The Edison DD sleeves did have the acid problem as did most of the time however the paper is much heavier, like the thickness of a paper grocery bag, in most cases, probably to compensate for the much heavier weight of an individual disc record.
As John points out, at least on the earlier ones, into the late teens you were supposed to cut off the bottom corners. Cutting off the corners meant the disc in the sleeve could drop right into the drawer style cabinet of an A, B, or C250, W 250 etcetera series DD machine. If you've tried to store DD records in orignal sleeves with corners cut in a DD machine you see that the frictiion of the sleeves sliding against eachother quickly causes alot of wear and invites tearing, especially along the seams as they start to come loose and catch on eachother.
Another reason the sleeves tend to be hard to find is that with the introduction of the "19" series of phonograph, C19, W19, and others, the phonograph contained a record cabinet with individual slots for each record. The only way to get the record into the cabinet was WITHOUT the sleeve. I'm sure most people just bought records and threw the sleeves away. Also by this time they had gone to the generic "Edison Record" sleeve with no specific information about the particular record on the sleeve so there was no need to keep the sleeve to retain information about the artist or the history of the piece, (see below for more info re types of sleeves).

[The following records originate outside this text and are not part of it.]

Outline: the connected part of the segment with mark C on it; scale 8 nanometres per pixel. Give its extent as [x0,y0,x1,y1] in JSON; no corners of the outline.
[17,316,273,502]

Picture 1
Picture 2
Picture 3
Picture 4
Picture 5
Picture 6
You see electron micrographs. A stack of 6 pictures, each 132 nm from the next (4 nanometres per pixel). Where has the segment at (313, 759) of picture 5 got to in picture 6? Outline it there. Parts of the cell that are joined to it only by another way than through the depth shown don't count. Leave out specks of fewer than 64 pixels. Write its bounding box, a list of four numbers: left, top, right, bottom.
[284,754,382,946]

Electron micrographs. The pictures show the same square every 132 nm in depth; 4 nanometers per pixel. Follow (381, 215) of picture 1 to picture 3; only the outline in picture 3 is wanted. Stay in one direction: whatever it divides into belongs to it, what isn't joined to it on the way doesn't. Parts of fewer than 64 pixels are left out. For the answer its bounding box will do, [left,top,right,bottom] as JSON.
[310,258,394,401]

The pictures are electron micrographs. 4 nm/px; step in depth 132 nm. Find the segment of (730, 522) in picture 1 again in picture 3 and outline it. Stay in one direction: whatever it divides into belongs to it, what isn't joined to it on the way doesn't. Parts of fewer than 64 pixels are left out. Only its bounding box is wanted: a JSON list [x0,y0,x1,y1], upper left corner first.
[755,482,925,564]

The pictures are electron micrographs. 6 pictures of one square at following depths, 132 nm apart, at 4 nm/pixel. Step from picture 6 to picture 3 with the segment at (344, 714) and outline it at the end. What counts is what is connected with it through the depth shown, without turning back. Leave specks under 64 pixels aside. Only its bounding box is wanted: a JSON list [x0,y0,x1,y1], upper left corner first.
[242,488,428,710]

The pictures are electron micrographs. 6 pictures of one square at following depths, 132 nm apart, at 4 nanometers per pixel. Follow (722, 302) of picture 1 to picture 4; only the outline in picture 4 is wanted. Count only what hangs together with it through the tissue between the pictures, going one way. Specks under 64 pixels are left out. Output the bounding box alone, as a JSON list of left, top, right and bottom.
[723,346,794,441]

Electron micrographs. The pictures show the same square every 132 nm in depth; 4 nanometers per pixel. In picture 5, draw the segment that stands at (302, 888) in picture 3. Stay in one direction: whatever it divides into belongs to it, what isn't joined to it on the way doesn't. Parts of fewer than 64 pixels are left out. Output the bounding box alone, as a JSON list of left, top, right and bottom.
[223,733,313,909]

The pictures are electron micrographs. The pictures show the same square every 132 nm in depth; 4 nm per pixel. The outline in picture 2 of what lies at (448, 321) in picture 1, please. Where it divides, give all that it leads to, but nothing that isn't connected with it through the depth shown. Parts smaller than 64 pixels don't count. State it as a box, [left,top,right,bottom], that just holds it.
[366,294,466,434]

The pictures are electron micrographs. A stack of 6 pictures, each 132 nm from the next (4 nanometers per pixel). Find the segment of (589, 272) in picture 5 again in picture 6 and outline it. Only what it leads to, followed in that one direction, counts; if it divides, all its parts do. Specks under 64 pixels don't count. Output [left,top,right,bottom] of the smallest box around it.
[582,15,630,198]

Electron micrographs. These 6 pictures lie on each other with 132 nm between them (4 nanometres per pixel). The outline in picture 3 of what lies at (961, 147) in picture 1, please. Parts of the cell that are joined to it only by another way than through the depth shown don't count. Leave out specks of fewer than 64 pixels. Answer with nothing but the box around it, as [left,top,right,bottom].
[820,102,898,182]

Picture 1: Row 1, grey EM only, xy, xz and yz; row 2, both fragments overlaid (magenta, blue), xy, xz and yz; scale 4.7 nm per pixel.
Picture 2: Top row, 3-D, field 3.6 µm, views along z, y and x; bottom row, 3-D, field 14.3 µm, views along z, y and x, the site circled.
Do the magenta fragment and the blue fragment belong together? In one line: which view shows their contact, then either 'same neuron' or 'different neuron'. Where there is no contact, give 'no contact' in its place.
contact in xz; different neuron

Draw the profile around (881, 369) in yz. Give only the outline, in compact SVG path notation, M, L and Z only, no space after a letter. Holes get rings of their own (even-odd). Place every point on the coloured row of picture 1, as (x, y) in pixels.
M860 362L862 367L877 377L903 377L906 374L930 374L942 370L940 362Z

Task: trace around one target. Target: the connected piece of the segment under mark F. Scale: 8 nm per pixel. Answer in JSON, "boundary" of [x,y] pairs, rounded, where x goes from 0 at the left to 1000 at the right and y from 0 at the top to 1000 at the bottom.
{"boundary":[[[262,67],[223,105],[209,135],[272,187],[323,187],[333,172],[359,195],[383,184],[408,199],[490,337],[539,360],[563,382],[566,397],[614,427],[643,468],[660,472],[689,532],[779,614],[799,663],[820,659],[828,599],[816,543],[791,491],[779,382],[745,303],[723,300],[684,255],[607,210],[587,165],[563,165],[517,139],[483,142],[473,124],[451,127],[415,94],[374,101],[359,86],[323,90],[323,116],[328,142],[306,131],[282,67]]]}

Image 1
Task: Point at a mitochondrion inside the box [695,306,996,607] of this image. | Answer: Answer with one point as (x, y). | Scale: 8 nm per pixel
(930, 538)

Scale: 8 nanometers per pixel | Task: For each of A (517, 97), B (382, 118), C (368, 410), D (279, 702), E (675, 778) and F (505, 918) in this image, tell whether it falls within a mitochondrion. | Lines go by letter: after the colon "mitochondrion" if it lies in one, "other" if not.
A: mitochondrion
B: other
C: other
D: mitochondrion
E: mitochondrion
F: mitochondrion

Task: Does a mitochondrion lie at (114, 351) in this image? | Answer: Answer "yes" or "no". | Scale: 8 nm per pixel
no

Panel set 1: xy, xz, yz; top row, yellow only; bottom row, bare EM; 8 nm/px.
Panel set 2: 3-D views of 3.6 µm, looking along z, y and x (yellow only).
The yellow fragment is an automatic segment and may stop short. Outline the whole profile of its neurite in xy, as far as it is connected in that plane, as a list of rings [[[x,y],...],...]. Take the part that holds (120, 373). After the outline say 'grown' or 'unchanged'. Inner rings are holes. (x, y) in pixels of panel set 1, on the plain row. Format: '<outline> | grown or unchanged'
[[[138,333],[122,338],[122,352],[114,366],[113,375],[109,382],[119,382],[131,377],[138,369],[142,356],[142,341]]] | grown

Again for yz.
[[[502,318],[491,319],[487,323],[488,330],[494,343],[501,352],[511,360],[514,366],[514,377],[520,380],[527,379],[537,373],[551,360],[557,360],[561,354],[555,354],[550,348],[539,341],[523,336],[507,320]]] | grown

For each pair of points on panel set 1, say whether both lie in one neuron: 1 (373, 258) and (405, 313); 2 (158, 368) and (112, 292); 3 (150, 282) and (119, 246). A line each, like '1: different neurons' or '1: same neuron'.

The earliest types of sleeves I've seen were solid sleeves. (No hole for viewing title of the record). The title's for each side were glued onto the upper quarter of the sleeve on a piece of paper about abotu 2 inches wide and 9 inches long, one title on the right and one on the left half of this paper. Under each title was quite a narrative, a paragraph or so, on the artist and about the song itself, who wrote it, it's history etcetera. These were generally dark grey or dark blue, steel blue. The title paper was heavy brown with black and sometimes red print.
A bit later they came with same design but with center cut out so you could also read the title info on the record.
by the early 20s all this was dropped and all sleeves were generic,hole in center, light brown containing first the "Edison Re-Creation" title at the top then the "Edison Records" oval logo on the front alongside an attractive woman next to a Chippendale upright C19. Since there was no specific info related to the title and because the phonographs of the day had record cabinets which accomodated records without the sleeve.... throw it away!
So in summary I'd say the relative lack of availability of these sleeves today is due to a variety of reasons,
- relatively heavy record is hard on paper
- acid in paper
- encouraging people to cut the corners
- later Edison phonos designed to store records without sleeves
I've often wondered about the pros and cons of storing records in sleeves in plastic. For me the jury is out but I'm betting it's the right way to go. The reason is in the past I've bought alot of NOS DDs that were stored together in original sleeves for many years. The sleeves look like new within the circular outline of the record where the records are pressed tightly against eachother. Where the sleeves exhibit wear and deterioration is outside the perimiter of the record where they have often deteriorated to a notably more sigificant extent.
So... as you might have guessed, while not common you can find these in original sleeves. I've not counted mine but surely in the hundreds. I've put all my original sleeve DDs into plastic liners for safe keeping.
Hope you guys find this rambling at least somewhat interesting.